12. It is as false as an earthquake in a fit of delirium, as a hobgoblin that is shown to terrify children, as a string of pearls in the clear firmament, and as the moving trees on the bank to a passenger in the boat.
13. It is an illusion as the phantom of a city in a dream, and as untrue as the imagination of a flower growing in the air. The unreality of the world best appears to one at the point of and after his death.
14. But this knowledge of (the unreality of the world) becomes darkened upon one’s being reborn on earth, when the shadow of this world falls again on the mirror of his sentient soul.
15. Thus there is a struggle for repeated births and deaths here, and a fancy for the next world after one’s death.
16. After one’s shuffling off his body, he assumes another and then another form, and thus the world is as unstable as a stool made of plantain leaves and its coatings.

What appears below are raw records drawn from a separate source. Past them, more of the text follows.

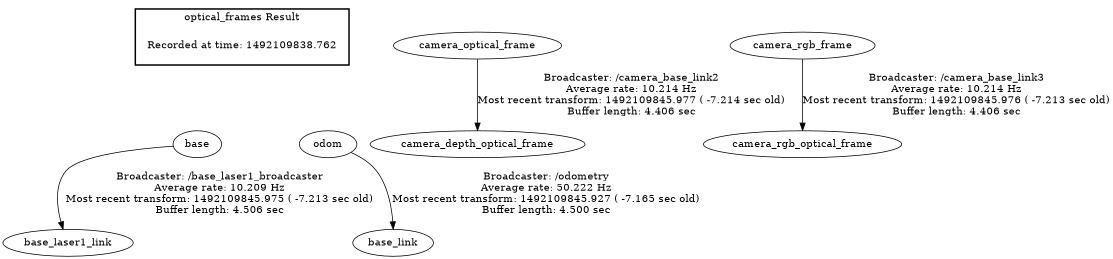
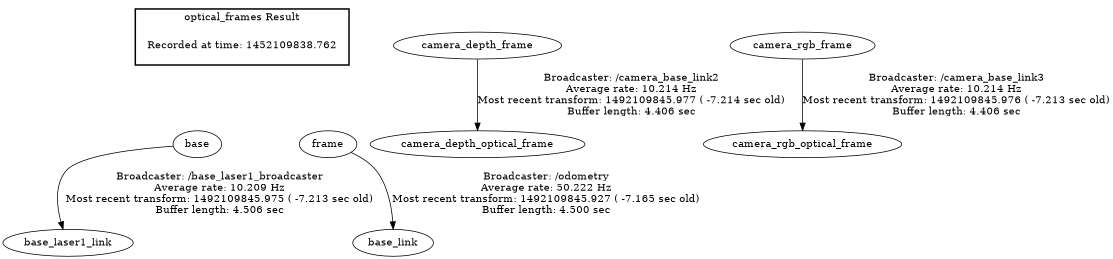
  digraph {
-   "Recorded at time: 1492109838.762" [shape=plaintext]
+   "Recorded at time: 1492109838.762" [shape=plaintext label="Recorded at time: 1452109838.762"]
    base
-   odom
+   odom [label=frame]
    base_laser1_link
-   camera_depth_frame [label=camera_optical_frame]
+   camera_depth_frame
    camera_depth_optical_frame
    camera_rgb_frame
    camera_rgb_optical_frame
    base_link
    subgraph cluster_1 {
      color=black
      label="optical_frames Result"
      style=bold
      "Recorded at time: 1492109838.762"
    }
    "Recorded at time: 1492109838.762" -> base [style=invis]
    "Recorded at time: 1492109838.762" -> odom [style=invis]
    base -> base_laser1_link [label="Broadcaster: /base_laser1_broadcaster\nAverage rate: 10.209 Hz\nMost recent transform: 1492109845.975 ( -7.213 sec old)\nBuffer length: 4.506 sec\n"]
    odom -> base_link [label="Broadcaster: /odometry\nAverage rate: 50.222 Hz\nMost recent transform: 1492109845.927 ( -7.165 sec old)\nBuffer length: 4.500 sec\n"]
    camera_depth_frame -> camera_depth_optical_frame [label="Broadcaster: /camera_base_link2\nAverage rate: 10.214 Hz\nMost recent transform: 1492109845.977 ( -7.214 sec old)\nBuffer length: 4.406 sec\n"]
    camera_rgb_frame -> camera_rgb_optical_frame [label="Broadcaster: /camera_base_link3\nAverage rate: 10.214 Hz\nMost recent transform: 1492109845.976 ( -7.213 sec old)\nBuffer length: 4.406 sec\n"]
  }
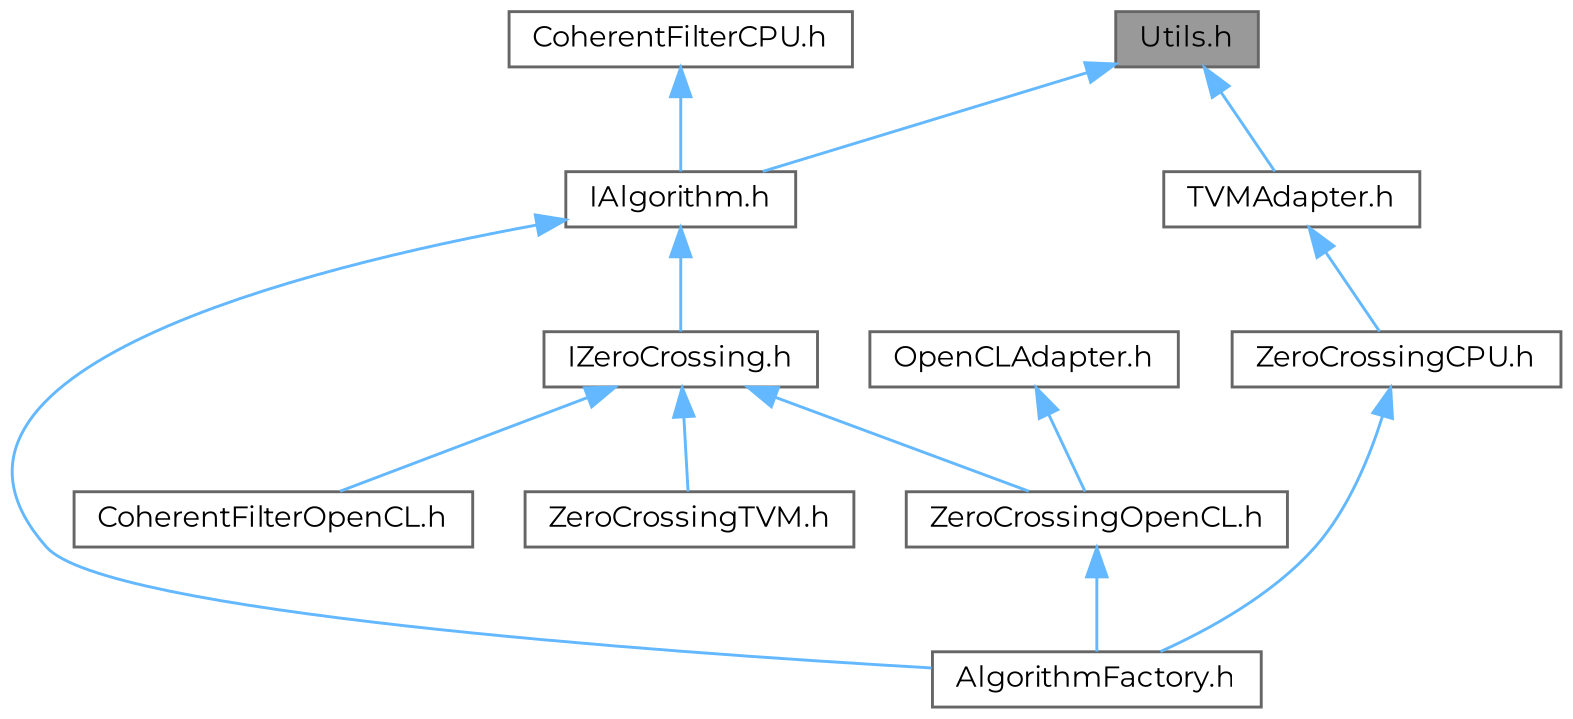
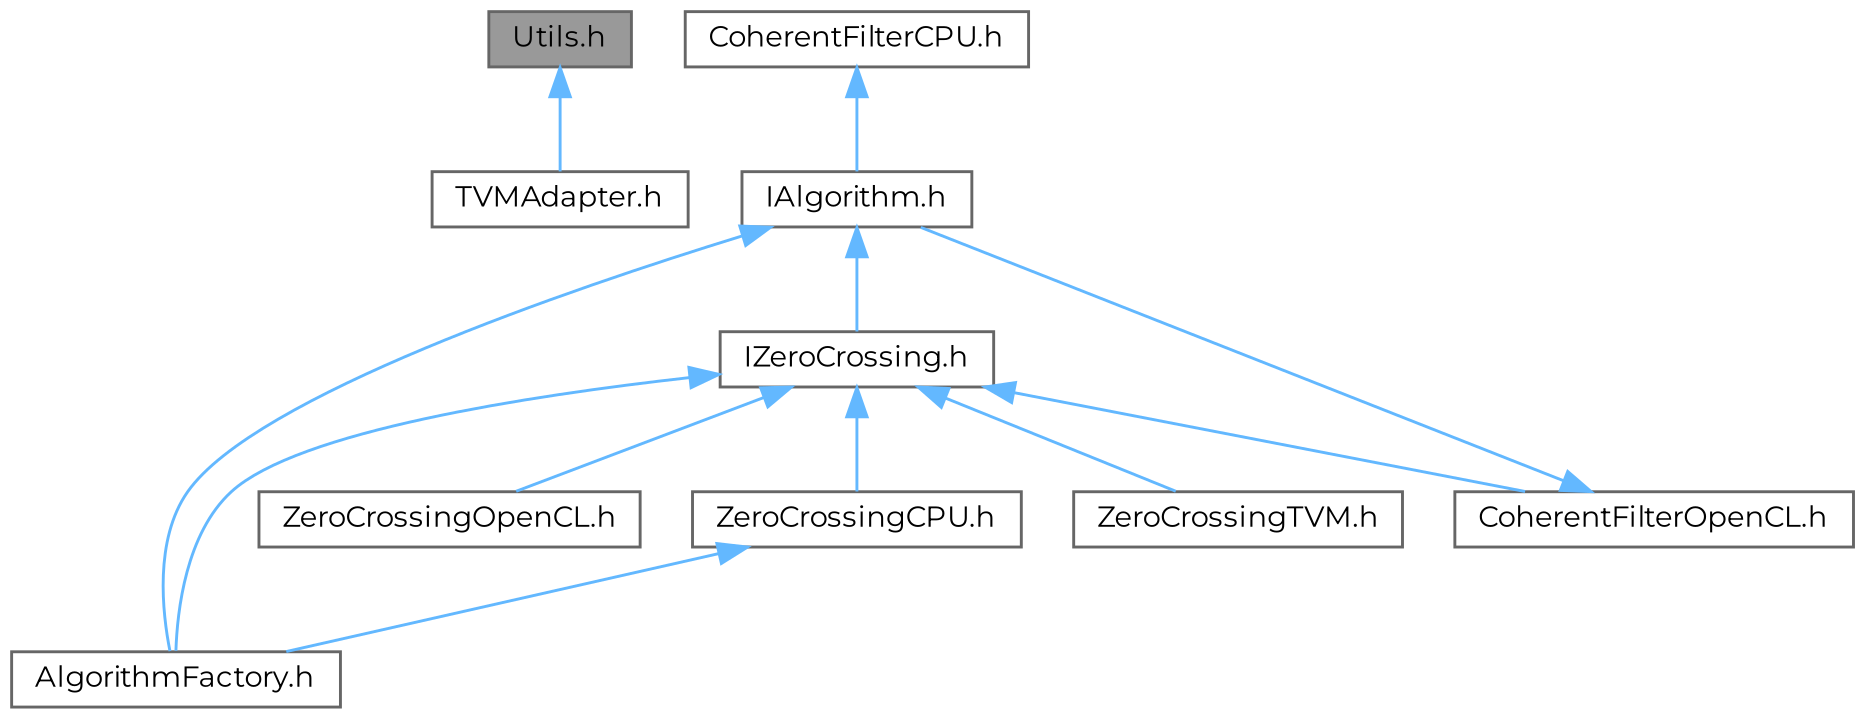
  digraph {
    fontname=Montserrat
    node [color=grey40 fillcolor=white fontname=Montserrat fontsize=10 shape=box style=filled]
    edge [color=steelblue1 dir=back fontname=Montserrat fontsize=10 labelfontname=Helvetica labelfontsize=10 style=solid]
    n1 [color=gray40 fillcolor=grey60 fontcolor=black height=0.2 label="Utils.h" width=0.4]
    n2 [height=0.2 label="IAlgorithm.h" width=0.4]
    n3 [height=0.2 label="TVMAdapter.h" width=0.4]
    n4 [height=0.2 label="AlgorithmFactory.h" width=0.4]
    n5 [height=0.2 label="IZeroCrossing.h" width=0.4]
-   n6 [height=0.2 label="OpenCLAdapter.h" width=0.4]
    n7 [height=0.2 label="ZeroCrossingOpenCL.h" width=0.4]
    n8 [height=0.2 label="CoherentFilterCPU.h" width=0.4]
    n9 [height=0.2 label="CoherentFilterOpenCL.h" width=0.4]
    n10 [height=0.2 label="ZeroCrossingCPU.h" width=0.4]
    n11 [height=0.2 label="ZeroCrossingTVM.h" width=0.4]
-   n1 -> n2
+   n9 -> n2
    n1 -> n3
    n2 -> n4
    n2 -> n5
    n5 -> n7
    n5 -> n9
-   n3 -> n10
+   n5 -> n10
    n5 -> n11
-   n6 -> n7
-   n7 -> n4
+   n5 -> n4
    n8 -> n2
    n10 -> n4
  }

17. The dead have no sensation of the earth and other elementary bodies, nor of the course of the world; but they fall again to these errors upon their being reborn here.
18. There is an interminable ignorance resembling an immense river enveloping the face of creation, and breaking into streamlets of unfordable ignorance.
19. The Divinity like a sea shoots forth in the various waves of creation, which rise incessantly and plentifully one after the other.
20. All beings here are but the waves of this sea, of which some are alike to one another in their minds and natures, while others are half alike, and some quite different from the rest.
<21.> I reckon yonder sagely Vyása as one of the thirty two of these waves, on account of his vast knowledge, and good looking appearance.